__What you will do__. Copy out every one of the lines below word for word, leaving the pictures out of your answer.

Saved data entries
══════

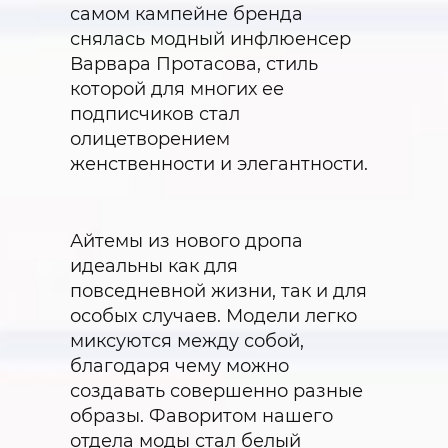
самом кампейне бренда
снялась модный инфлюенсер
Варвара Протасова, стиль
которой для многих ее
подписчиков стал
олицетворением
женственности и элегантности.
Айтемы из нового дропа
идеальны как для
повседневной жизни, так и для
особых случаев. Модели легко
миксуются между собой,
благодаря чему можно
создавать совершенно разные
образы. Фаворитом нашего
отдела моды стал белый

══════

__Result__.
самом кампейне бренда
снялась модный инфлюенсер
Варвара Протасова, стиль
которой для многих ее
подписчиков стал
олицетворением
женственности и элегантности.
Айтемы из нового дропа
идеальны как для
повседневной жизни, так и для
особых случаев. Модели легко
миксуются между собой,
благодаря чему можно
создавать совершенно разные
образы. Фаворитом нашего
отдела моды стал белый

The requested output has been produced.